Voice technologies such as automatic speech recognition (ASR) and natural language processing (NLP) are increasingly deployed in systems such as voice assistants, chatbots and avatars, across a range of real-world contexts, such as healthcare [6]. These technologies are driven by machine learning (ML). At the heart of ML lies data, large volumes of which are needed to train accurate ASR and NLP models. Data structures used for storing voice data often allow for the representation of features of the speaker – such as gender, age and accent. Accent is a broadly defined concept, but in general is taken to be how a person’s spoken language differs from the local spoken language across criteria such as phonetics, intonation and lexicon [2] [1]. Accent data is often included in voice datasets used for ML so that the model better meets the needs of the context to which it is deployed. For example, a model intended for use in an Australian context may be trained on a dataset containing Australian-accented English.

Bias – systematic and unfair discrimination against individuals or groups in favour of others [3] – may be present in voice data. Often, biases are then propagated into ML models when they are trained upon this data. Voice datasets and models may therefore exhibit accent bias – the inability to accurately recognise particular accents – and thereby discriminate against people who speak with accents.
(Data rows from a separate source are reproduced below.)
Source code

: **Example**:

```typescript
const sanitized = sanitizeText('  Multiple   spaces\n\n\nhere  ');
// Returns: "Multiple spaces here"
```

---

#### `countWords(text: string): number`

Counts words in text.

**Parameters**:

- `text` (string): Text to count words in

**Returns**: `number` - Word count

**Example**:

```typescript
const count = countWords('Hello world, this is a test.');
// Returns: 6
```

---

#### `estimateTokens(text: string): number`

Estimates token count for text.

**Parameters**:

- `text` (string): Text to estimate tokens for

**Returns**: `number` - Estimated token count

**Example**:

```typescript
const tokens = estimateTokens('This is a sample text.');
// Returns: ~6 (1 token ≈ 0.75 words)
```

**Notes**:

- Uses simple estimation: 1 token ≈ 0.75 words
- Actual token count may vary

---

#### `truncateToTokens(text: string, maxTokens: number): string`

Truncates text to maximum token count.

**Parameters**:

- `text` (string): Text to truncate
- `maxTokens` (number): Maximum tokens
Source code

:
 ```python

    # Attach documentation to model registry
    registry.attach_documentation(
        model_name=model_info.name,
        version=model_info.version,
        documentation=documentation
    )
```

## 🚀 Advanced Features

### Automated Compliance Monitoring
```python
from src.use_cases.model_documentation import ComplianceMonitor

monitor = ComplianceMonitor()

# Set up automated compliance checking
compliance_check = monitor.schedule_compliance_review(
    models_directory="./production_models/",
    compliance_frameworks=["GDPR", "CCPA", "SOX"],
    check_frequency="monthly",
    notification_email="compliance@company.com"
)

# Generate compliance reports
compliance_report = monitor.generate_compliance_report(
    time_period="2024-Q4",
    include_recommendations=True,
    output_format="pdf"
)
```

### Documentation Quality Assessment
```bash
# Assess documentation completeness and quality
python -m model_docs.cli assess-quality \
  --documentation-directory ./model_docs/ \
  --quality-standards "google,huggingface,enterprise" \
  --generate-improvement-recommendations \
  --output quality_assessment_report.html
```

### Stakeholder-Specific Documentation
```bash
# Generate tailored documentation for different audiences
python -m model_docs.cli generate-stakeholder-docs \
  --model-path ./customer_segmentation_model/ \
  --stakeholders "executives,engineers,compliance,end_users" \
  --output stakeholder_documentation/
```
This challenge is attracting nascent research interest as voice technologies proliferate and desire grows to build voice technologies that work well for speakers of all accents [4] [5].

This contribution will examine current methods of representing accents in voice data and their limitations. Debate will be fostered on alternative approaches to accent representation which contribute to reducing bias, increase the diversity of accent expression and help guard against the harms of differentiating speakers by their spoken accent.
Thanks are extended to Charlotte Bradley for her review of this submission.

[1] Georgina Brown. 2014. Y-ACCDIST: An Automatic Accent Recognition System for Forensic Applications. Ph.D. Dissertation. University of York.
[2] Tracey M Derwing and Murray J Munro. 2009. Putting Accent in Its Place: Rethinking Obstacles to Communication. Language teaching 42, 4 (2009), 476.
[3] Batya Friedman and Helen Nissenbaum. 1996. Bias in Computer Systems. ACM Transactions
on Information Systems (TOIS) 14, 3 (1996), 330–347.
[4] Arthur Hinsvark, Natalie Delworth, Miguel Del Rio, Quinten McNamara, Joshua Dong, Ryan Westerman, Michelle Huang, Joseph Palakapilly, Jennifer Drexler, Ilya Pirkin, et al. 2021. Accented Speech Recognition: A Survey. arXiv preprint arXiv:2104.10747 (2021). arXiv:2104.10747
[5] Bret Kinsella and Ava Mutchler. 2020. Smart Speaker Consumer Adoption Report 2020. Technical Report. Voicebot.AI.
[6] Emre Sezgin, Yungui Huang, Ujjwal Ramtekkar, and Simon Lin. 2020. Readiness for Voice Assistants to Support Healthcare Delivery during a Health Crisis and Pandemic. NPJ Digital Medicine 3, 1 (2020), 1–4.